The year ’93 is significant because it was one of the most significant numbers for Crowley’s followers, and it was also the year the World Trade Center was bombed, which is of course NOT a coincidence.
Here’s the significance:
The number 93 is of great significance in Thelema.[91] The central philosophy of Thelema is in two phrases from Liber AL: “do what thou wilt shall be the whole of the law” and “love is the law, love under will”. Crowley urged their use in everyday communications, and himself used them to greet people.
Are you beginning to understand why a name like WILLiam keeps coming up when you start investigating this kind of stuff? Especially when you consider yourself a poet with this same middle name, which you turned into an entire alter-ego. Yeah.

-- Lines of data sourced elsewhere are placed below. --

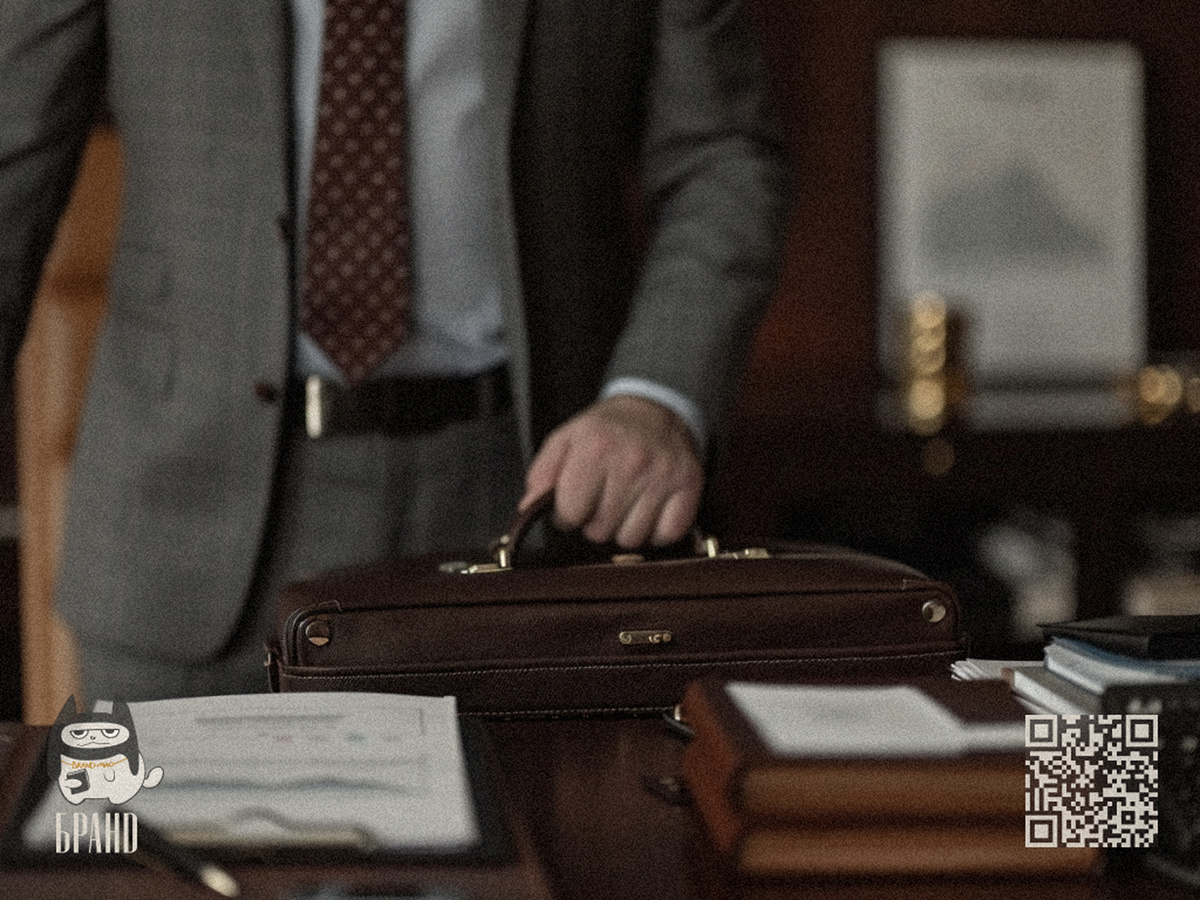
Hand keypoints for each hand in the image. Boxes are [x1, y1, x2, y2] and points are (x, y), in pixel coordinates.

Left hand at [520, 395, 703, 547]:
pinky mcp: (689, 485)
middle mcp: (631, 461)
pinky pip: (666, 535)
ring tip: (624, 503)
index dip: (567, 514)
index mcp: (595, 447)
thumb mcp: (565, 439)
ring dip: (624, 528)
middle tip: (602, 500)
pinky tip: (648, 510)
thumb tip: (529, 508)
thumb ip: (542, 474)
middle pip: (600, 531)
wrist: (655, 408)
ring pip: (632, 539)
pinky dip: (655, 531)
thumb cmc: (606, 430)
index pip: (570, 513)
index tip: (574, 504)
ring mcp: (663, 475)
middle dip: (595, 522)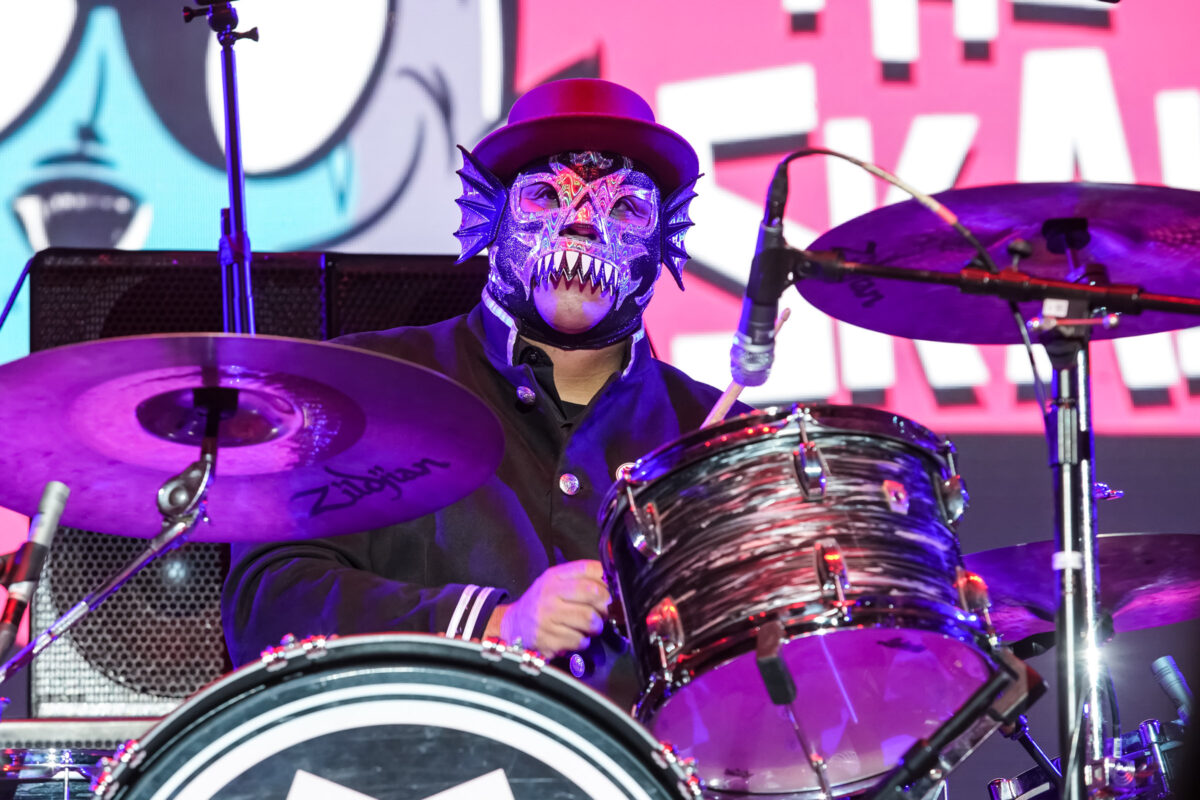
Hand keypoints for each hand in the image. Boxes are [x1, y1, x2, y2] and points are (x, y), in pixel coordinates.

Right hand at [486, 560, 609, 656]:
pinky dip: (582, 641)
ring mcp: (547, 617)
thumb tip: (613, 581)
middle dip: (604, 606)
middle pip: (594, 594)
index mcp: (555, 576)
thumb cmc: (542, 604)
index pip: (590, 569)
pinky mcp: (548, 639)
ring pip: (590, 619)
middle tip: (601, 613)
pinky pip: (580, 640)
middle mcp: (550, 594)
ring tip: (587, 627)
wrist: (513, 625)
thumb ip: (580, 579)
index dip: (607, 580)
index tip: (609, 591)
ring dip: (595, 627)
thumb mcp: (555, 583)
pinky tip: (573, 637)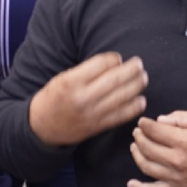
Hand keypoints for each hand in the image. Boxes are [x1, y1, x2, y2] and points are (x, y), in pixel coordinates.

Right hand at [27, 52, 147, 146]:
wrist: (42, 128)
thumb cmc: (53, 98)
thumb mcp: (62, 78)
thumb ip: (85, 71)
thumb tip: (114, 62)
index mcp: (71, 82)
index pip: (100, 64)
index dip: (114, 59)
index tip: (118, 58)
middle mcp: (83, 97)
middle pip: (114, 79)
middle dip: (131, 70)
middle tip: (139, 64)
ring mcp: (92, 114)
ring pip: (121, 97)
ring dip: (136, 86)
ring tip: (143, 77)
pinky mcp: (98, 127)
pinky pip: (120, 116)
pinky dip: (134, 107)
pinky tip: (141, 100)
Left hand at [127, 111, 186, 186]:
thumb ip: (179, 117)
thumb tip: (160, 121)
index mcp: (183, 141)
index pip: (155, 131)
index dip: (145, 124)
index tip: (142, 122)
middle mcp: (176, 160)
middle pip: (148, 147)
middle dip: (139, 137)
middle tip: (137, 132)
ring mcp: (174, 176)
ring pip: (147, 166)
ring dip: (137, 155)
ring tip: (135, 147)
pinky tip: (131, 183)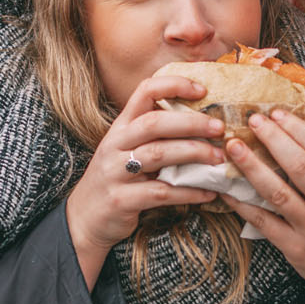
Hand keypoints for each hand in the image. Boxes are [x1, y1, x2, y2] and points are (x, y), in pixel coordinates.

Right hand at [66, 69, 224, 287]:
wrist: (84, 219)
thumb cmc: (116, 181)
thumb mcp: (127, 151)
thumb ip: (154, 137)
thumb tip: (202, 122)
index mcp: (120, 127)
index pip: (144, 92)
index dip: (174, 85)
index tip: (202, 90)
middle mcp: (115, 145)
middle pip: (154, 123)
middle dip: (191, 123)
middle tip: (219, 128)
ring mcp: (115, 172)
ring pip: (157, 154)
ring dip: (193, 153)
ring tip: (218, 158)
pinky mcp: (121, 200)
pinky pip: (160, 193)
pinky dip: (189, 192)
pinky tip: (208, 192)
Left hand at [225, 111, 304, 303]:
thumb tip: (303, 126)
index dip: (297, 129)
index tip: (276, 113)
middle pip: (300, 167)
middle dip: (273, 140)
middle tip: (252, 121)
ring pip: (278, 193)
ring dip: (252, 168)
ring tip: (233, 147)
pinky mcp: (295, 248)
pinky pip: (263, 222)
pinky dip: (243, 204)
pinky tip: (227, 188)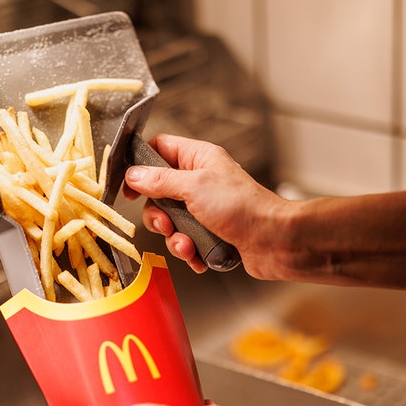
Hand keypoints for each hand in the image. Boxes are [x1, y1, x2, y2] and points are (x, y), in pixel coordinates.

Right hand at [123, 134, 289, 277]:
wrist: (275, 241)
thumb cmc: (243, 207)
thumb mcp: (194, 187)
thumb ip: (160, 180)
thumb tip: (134, 175)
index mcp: (199, 159)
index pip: (159, 149)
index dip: (140, 165)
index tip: (129, 187)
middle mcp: (200, 181)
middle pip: (159, 193)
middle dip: (159, 215)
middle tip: (167, 223)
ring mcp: (205, 208)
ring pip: (170, 222)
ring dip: (174, 238)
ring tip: (188, 245)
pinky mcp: (210, 232)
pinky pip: (185, 241)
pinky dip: (188, 251)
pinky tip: (198, 256)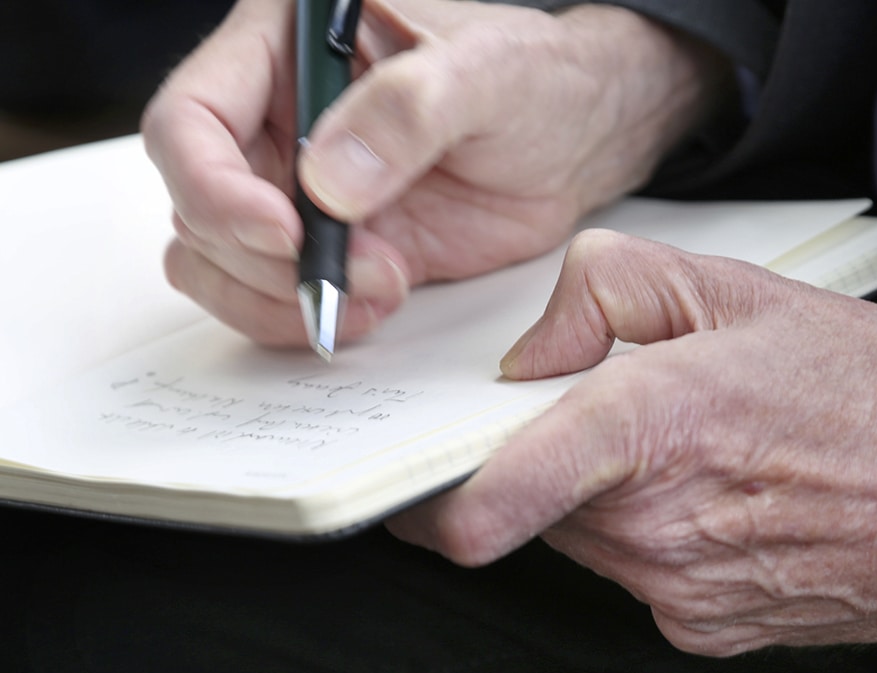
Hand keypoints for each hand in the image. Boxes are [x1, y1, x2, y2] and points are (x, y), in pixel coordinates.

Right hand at [141, 0, 727, 345]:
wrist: (582, 136)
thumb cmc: (536, 78)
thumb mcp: (486, 75)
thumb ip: (408, 112)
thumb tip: (325, 182)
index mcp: (284, 49)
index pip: (191, 118)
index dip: (214, 186)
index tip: (284, 233)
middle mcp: (273, 120)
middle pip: (198, 206)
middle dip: (267, 259)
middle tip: (367, 268)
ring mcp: (297, 190)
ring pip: (220, 263)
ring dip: (282, 298)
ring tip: (383, 289)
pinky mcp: (334, 247)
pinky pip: (274, 297)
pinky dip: (310, 317)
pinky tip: (378, 304)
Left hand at [387, 230, 876, 655]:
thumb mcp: (747, 289)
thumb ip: (613, 288)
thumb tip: (536, 350)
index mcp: (665, 423)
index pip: (512, 484)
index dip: (448, 498)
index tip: (424, 498)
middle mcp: (666, 523)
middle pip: (540, 501)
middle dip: (552, 457)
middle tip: (627, 411)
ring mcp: (688, 589)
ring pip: (587, 542)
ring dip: (610, 498)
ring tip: (703, 450)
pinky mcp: (712, 630)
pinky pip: (642, 580)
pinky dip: (657, 540)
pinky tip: (729, 501)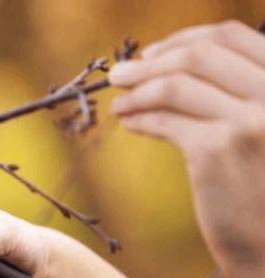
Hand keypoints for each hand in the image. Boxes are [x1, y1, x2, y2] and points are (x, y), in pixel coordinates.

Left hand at [109, 20, 264, 277]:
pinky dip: (139, 117)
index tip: (152, 53)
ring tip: (118, 103)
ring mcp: (248, 122)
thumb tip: (175, 65)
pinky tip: (128, 123)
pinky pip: (164, 121)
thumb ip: (240, 96)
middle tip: (119, 75)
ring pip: (174, 86)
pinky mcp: (216, 152)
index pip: (230, 36)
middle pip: (197, 57)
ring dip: (136, 91)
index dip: (183, 39)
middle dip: (149, 63)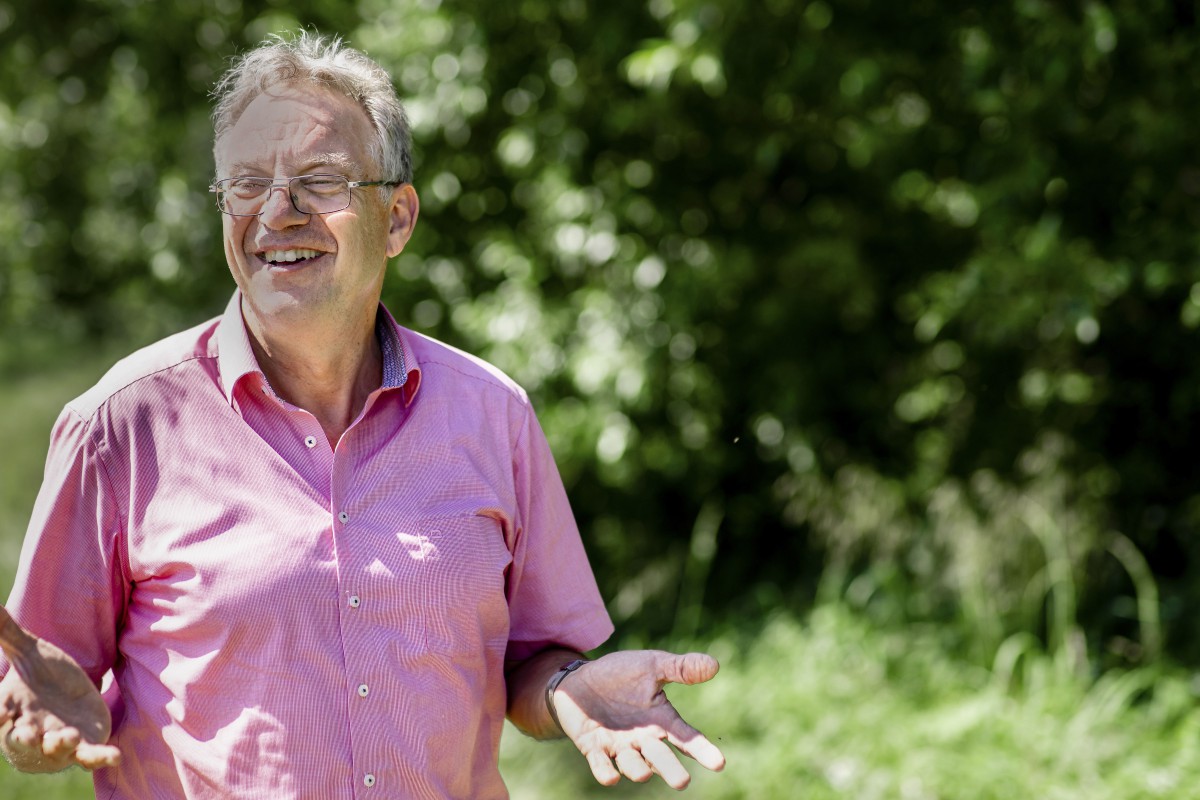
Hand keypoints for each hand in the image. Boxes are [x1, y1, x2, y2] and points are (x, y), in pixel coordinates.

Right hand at [0, 605, 120, 771]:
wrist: (68, 701)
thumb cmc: (42, 680)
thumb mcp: (29, 653)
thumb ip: (9, 633)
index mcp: (14, 708)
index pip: (0, 712)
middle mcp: (32, 728)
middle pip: (22, 739)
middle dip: (22, 739)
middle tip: (24, 733)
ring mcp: (59, 739)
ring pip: (55, 749)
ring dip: (60, 745)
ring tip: (68, 737)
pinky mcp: (86, 744)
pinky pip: (91, 755)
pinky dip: (100, 757)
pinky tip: (115, 756)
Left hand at [552, 650, 724, 789]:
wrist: (580, 680)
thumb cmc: (621, 674)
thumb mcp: (651, 665)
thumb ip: (680, 668)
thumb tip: (714, 665)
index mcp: (662, 720)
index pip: (686, 738)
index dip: (702, 750)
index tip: (718, 763)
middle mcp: (643, 739)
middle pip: (661, 758)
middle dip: (671, 770)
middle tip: (681, 782)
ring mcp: (619, 746)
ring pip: (632, 765)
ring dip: (638, 770)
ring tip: (643, 774)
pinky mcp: (594, 748)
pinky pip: (601, 764)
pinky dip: (605, 771)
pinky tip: (611, 777)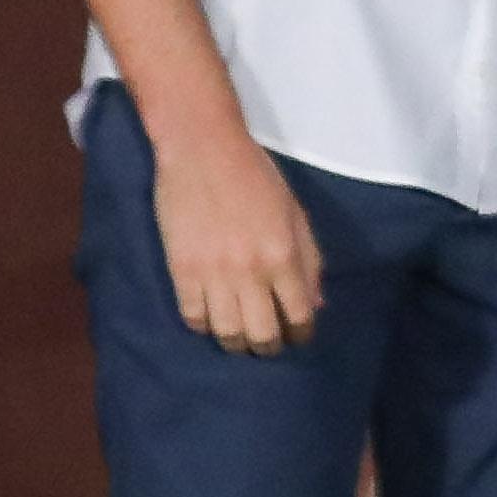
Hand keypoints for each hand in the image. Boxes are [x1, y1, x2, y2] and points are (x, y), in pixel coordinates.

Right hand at [148, 115, 323, 354]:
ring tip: (240, 337)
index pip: (299, 314)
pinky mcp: (181, 270)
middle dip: (270, 346)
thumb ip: (309, 260)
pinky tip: (211, 318)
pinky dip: (204, 325)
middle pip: (262, 335)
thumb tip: (315, 304)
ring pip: (226, 333)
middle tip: (269, 344)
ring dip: (236, 342)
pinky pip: (193, 317)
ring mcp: (213, 273)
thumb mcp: (295, 213)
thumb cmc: (256, 176)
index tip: (299, 336)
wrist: (203, 150)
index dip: (301, 333)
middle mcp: (250, 271)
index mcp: (284, 255)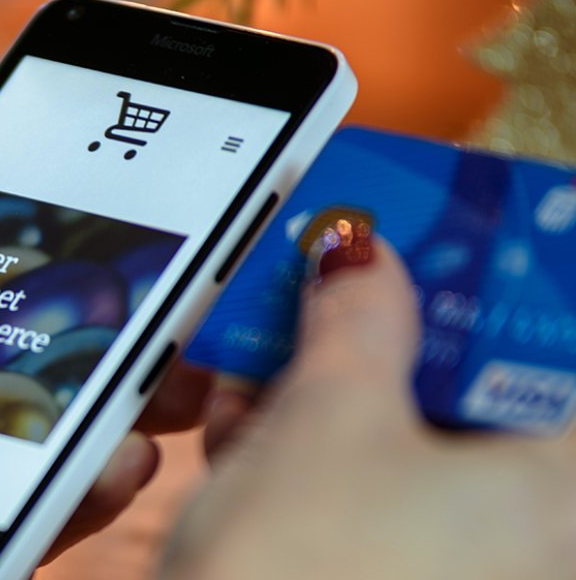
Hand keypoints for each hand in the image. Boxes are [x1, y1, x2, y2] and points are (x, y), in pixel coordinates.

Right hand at [162, 237, 575, 578]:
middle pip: (487, 401)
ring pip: (426, 458)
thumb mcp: (326, 419)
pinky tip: (249, 445)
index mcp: (563, 489)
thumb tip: (358, 255)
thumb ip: (355, 319)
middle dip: (401, 342)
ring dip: (344, 404)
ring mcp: (476, 570)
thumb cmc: (306, 574)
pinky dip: (329, 471)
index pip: (557, 352)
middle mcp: (540, 540)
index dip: (506, 287)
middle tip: (337, 297)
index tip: (451, 246)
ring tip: (261, 371)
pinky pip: (386, 513)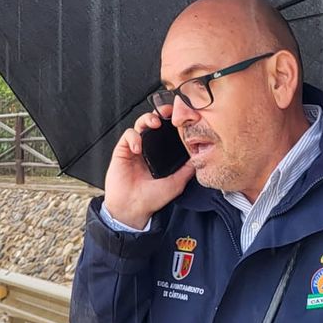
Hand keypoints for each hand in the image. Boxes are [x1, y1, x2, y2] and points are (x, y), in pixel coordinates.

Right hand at [102, 108, 194, 228]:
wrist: (133, 209)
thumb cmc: (151, 199)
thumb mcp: (176, 183)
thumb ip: (187, 170)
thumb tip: (200, 158)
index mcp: (160, 155)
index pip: (166, 132)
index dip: (172, 122)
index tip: (180, 116)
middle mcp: (148, 149)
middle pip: (153, 122)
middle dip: (160, 113)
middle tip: (167, 112)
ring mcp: (135, 149)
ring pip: (140, 124)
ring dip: (147, 119)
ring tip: (154, 124)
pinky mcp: (122, 151)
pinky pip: (127, 135)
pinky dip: (133, 137)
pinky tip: (138, 148)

So, William Weld, who was he? And why does his connection to Tuesday Weld matter for someone researching the occult influence on popular culture? First we’ll take a look at Bill:
William Floyd Weld (born July 31, 1945) is an American attorney, businessman, author, and politician who served as the 68th Governor of Massachusetts from 1991 to 1997. A Harvard and Oxford graduate,[citation needed] Weld began his career as legal counsel to the United States House Committee on the Judiciary before becoming the United States Attorney for the District of Massachusetts and later, the United States Assistant Attorney General for the Criminal Division. He worked on a series of high-profile public corruption cases and later resigned in protest of an ethics scandal and associated investigations into Attorney General Edwin Meese.
Weld was elected Governor of Massachusetts in 1990. In the 1994 election, he was reelected by the largest margin of victory in Massachusetts history. In 1996, he was the Republican nominee for the United States Senate in Massachusetts, losing to Democratic incumbent John Kerry.
And then we’ll take a look at Tuesday Weld:
Still-life gave way to motion pictures and Los Angeles. In 1956 she made both her television debut and first film appearance, in Alfred Hitchcock’s The Wrong Man. She was 12 years old and had already had a nervous breakdown, was battling alcoholism, and had tried to take her own life. Your standard Hollywood trifecta.
I think this is a good place to stop for today, but rest assured this line of inquiry will continue.